# [What is needed]
The full set of records is to be reproduced verbatim.

# [Data for review]
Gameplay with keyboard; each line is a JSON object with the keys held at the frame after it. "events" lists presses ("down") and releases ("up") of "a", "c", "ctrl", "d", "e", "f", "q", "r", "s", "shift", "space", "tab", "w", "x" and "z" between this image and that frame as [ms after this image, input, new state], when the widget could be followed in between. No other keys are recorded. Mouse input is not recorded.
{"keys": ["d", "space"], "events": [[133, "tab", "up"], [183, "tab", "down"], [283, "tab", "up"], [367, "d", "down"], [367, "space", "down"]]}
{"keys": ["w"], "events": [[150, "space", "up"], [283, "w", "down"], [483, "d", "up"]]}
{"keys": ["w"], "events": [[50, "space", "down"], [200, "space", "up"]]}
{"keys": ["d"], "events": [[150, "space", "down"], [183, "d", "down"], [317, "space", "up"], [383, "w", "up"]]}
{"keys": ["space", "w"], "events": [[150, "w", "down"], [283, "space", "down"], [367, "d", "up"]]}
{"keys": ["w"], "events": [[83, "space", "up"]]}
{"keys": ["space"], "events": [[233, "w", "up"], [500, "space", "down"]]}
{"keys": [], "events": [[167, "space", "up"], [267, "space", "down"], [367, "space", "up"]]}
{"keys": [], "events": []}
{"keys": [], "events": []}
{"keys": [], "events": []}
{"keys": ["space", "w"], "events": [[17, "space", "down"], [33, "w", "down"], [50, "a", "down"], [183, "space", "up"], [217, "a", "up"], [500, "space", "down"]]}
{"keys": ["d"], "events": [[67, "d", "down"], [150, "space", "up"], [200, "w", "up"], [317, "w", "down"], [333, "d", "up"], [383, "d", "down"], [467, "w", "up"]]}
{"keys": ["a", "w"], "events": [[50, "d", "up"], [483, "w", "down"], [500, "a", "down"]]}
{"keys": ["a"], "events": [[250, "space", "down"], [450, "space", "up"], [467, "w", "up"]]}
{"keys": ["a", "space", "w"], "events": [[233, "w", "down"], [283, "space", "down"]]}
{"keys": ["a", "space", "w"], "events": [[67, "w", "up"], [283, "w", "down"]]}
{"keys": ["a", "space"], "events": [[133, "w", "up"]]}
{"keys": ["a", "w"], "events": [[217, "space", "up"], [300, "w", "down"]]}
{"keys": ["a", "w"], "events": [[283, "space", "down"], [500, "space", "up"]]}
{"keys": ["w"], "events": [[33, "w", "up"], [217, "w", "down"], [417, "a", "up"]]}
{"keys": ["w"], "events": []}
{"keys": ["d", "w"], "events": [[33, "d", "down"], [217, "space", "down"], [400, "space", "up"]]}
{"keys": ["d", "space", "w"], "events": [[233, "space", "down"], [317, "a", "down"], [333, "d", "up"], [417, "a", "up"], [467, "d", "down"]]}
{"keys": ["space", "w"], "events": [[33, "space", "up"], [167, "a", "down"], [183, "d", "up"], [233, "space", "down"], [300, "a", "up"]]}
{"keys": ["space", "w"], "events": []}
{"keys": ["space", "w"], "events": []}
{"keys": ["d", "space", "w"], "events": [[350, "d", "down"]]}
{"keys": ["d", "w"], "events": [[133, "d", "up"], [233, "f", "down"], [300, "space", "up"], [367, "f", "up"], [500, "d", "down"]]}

# [Your response]
Gameplay with keyboard; each line is a JSON object with the keys held at the frame after it. "events" lists presses ("down") and releases ("up") of "a", "c", "ctrl", "d", "e", "f", "q", "r", "s", "shift", "space", "tab", "w", "x" and "z" between this image and that frame as [ms after this image, input, new state], when the widget could be followed in between. No other keys are recorded. Mouse input is not recorded.
{"keys": ["d", "space"], "events": [[133, "tab", "up"], [183, "tab", "down"], [283, "tab", "up"], [367, "d", "down"], [367, "space", "down"]]}
{"keys": ["w"], "events": [[150, "space", "up"], [283, "w", "down"], [483, "d", "up"]]}
{"keys": ["w"], "events": [[50, "space", "down"], [200, "space", "up"]]}
{"keys": ["d"], "events": [[150, "space", "down"], [183, "d", "down"], [317, "space", "up"], [383, "w", "up"]]}
{"keys": ["space", "w"], "events": [[150, "w", "down"], [283, "space", "down"], [367, "d", "up"]]}
{"keys": ["w"], "events": [[83, "space", "up"]]}
{"keys": ["space"], "events": [[233, "w", "up"], [500, "space", "down"]]}
{"keys": [], "events": [[167, "space", "up"], [267, "space", "down"], [367, "space", "up"]]}
{"keys": [], "events": []}
{"keys": [], "events": []}
{"keys": [], "events": []}
{"keys": ["space", "w"], "events": [[17, "space", "down"], [33, "w", "down"], [50, "a", "down"], [183, "space", "up"], [217, "a", "up"], [500, "space", "down"]]}
{"keys": ["d"], "events": [[67, "d", "down"], [150, "space", "up"], [200, "w", "up"], [317, "w", "down"], [333, "d", "up"], [383, "d", "down"], [467, "w", "up"]]}
{"keys": ["a", "w"], "events": [[50, "d", "up"], [483, "w", "down"], [500, "a", "down"]]}
{"keys": ["a"], "events": [[250, "space", "down"], [450, "space", "up"], [467, "w", "up"]]}
{"keys": ["a", "space", "w"], "events": [[233, "w", "down"], [283, "space", "down"]]}
{"keys": ["a", "space", "w"], "events": [[67, "w", "up"], [283, "w", "down"]]}
{"keys": ["a", "space"], "events": [[133, "w", "up"]]}
{"keys": ["a", "w"], "events": [[217, "space", "up"], [300, "w", "down"]]}
{"keys": ["a", "w"], "events": [[283, "space", "down"], [500, "space", "up"]]}
{"keys": ["w"], "events": [[33, "w", "up"], [217, "w", "down"], [417, "a", "up"]]}
{"keys": ["w"], "events": []}
{"keys": ["d", "w"], "events": [[33, "d", "down"], [217, "space", "down"], [400, "space", "up"]]}
{"keys": ["d", "space", "w"], "events": [[233, "space", "down"], [317, "a", "down"], [333, "d", "up"], [417, "a", "up"], [467, "d", "down"]]}
{"keys": ["space", "w"], "events": [[33, "space", "up"], [167, "a", "down"], [183, "d", "up"], [233, "space", "down"], [300, "a", "up"]]}
{"keys": ["space", "w"], "events": []}
{"keys": ["space", "w"], "events": []}
{"keys": ["d", "space", "w"], "events": [[350, "d", "down"]]}
{"keys": ["d", "w"], "events": [[133, "d", "up"], [233, "f", "down"], [300, "space", "up"], [367, "f", "up"], [500, "d", "down"]]}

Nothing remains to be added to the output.